Or How I Wish I Spent My Summer Vacation

Hawaii vacation spot: White sandy shore with calm waves

Dear Middle-Aged Muddlers,

I hate to complain, but I just got back from my so-called vacation and I cannot tell you how much I wish I had followed my instincts and opted for that restful, peaceful stay-cation I so dreamed of.

As you may recall, Handsome Hubby (HH) had invited me to join him on a business trip to Hawaii. I was reluctant, but you know me, always the good wife. So, off I went.

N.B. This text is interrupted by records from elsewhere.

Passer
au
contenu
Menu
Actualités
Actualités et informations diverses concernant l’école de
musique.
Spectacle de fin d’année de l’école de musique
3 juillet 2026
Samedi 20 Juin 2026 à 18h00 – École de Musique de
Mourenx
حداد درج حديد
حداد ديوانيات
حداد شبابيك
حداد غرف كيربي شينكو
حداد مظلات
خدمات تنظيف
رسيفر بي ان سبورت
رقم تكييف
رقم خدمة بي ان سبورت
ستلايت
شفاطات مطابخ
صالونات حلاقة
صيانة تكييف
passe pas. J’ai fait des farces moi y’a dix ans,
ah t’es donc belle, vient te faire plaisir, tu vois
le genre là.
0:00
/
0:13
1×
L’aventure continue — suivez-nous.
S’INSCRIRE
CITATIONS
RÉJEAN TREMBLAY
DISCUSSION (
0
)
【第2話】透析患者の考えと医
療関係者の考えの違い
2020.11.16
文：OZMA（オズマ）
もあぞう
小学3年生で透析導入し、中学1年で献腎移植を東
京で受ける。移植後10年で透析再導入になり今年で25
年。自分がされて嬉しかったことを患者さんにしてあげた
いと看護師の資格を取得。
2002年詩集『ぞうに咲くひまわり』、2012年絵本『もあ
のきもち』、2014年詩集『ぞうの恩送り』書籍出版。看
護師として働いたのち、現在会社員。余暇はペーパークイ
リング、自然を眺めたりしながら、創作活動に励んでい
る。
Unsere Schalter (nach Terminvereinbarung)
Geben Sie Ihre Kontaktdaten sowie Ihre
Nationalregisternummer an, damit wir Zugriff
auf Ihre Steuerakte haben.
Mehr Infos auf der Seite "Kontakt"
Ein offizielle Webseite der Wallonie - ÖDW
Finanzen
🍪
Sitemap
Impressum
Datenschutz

“Oh, Hawaii. How fun,” enthused everyone I told about the upcoming trip to our nation’s 50th state. “Wait – you’re not excited?”

“Nope, not a bit,” I’d politely replied. “I’m more a desert rat than a sea and sand fan.”

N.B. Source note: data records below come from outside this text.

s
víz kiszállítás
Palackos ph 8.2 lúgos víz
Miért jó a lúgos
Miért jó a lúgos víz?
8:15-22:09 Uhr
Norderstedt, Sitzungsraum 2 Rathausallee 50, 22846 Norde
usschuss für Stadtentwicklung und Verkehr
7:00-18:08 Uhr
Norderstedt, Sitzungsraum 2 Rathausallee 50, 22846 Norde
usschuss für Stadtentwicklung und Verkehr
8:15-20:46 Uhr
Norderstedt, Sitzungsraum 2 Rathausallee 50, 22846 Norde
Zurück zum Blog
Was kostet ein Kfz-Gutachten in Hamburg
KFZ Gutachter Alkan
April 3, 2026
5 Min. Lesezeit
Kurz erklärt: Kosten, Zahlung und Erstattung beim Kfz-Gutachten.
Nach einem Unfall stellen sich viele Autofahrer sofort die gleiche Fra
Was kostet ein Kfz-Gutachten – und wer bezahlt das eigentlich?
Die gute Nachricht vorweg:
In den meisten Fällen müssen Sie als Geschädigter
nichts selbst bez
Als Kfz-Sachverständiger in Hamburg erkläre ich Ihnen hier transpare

I understand that the idea of a Hawaiian getaway sounds great to most people, but I’m from Las Vegas. My idea of a watery retreat is a mega-resort and swimming pool, lightly chlorinated, with me floating on a pink raft with a Diet Coke in the drink holder.

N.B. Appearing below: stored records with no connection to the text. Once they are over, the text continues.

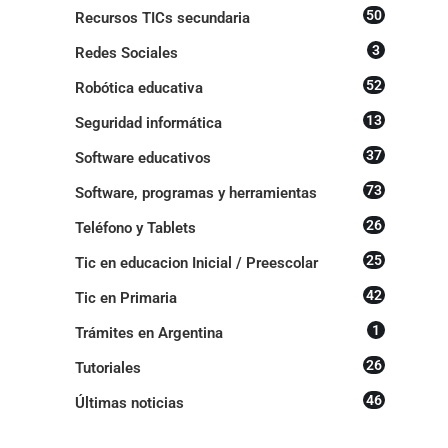
50
Recursos TICs secundaria
3
Redes Sociales
52
Robótica educativa
13
Seguridad informática
37
Software educativos
73
Software, programas y herramientas
26
Teléfono y Tablets
25
Tic en educacion Inicial / Preescolar
42
Tic en Primaria
1
Trámites en Argentina
26
Tutoriales
46
Últimas noticias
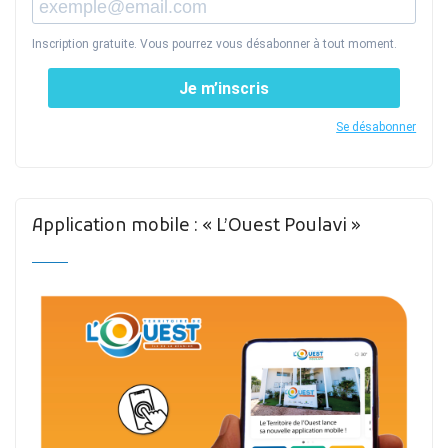
Inscription gratuite. Vous pourrez vous désabonner à tout moment.
Je m’inscris
Se désabonner
Application mobile : « L’Ouest Poulavi »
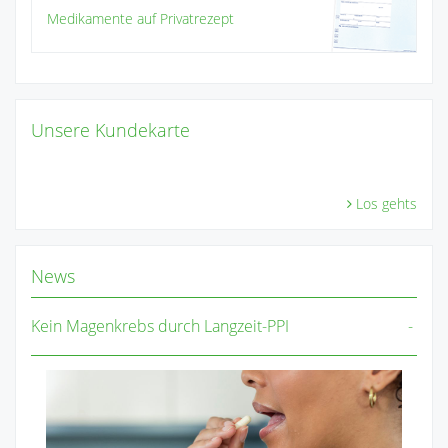
Medikamente auf Privatrezept
Unsere Kundekarte
Los gehts
News
Kein Magenkrebs durch Langzeit-PPI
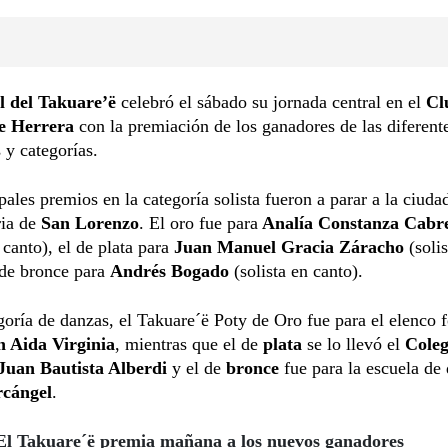
al del Takuare’ë
celebró el sábado su jornada central en el
Cl
e Herrera
con la premiación de los ganadores de las diferent
s y categorías.
pales premios en la categoría solista fueron a parar a la ciuda
ria de
San Lorenzo
. El oro fue para
Analía Constanza Cabr
 canto), el de
plata para
Juan Manuel Gracia Záracho
(solis
 de bronce para
Andrés Bogado
(solista en canto).
goría de danzas, el Takuare´ë Poty de Oro fue para el elenco f
 Aida Virginia
, mientras que el de
plata
se lo llevó el
Coleg
Juan Bautista Alberdi
y el de
bronce
fue para la escuela de
rcángel
.
El Takuare´ë premia mañana a los nuevos ganadores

As for the ocean? I don’t snorkel. I don’t scuba dive. I don’t surf. I’m afraid of the water. Of rip tides. Strong tides. Big waves. Any waves.

I’m scared of sharks, jellyfish, stingrays, even random tiny fish that swim by. I don’t like sand in my swimsuit and I hate the stink of salt water in my eyes and its taste in my mouth.

Then, there’s the chubby-thigh issue and the extended walk of shame from the unfurled beach towel to the water’s concealing, albeit treacherous, waves. No itsy bitsy teeny weeny yellow polka dot bikini for me. No way.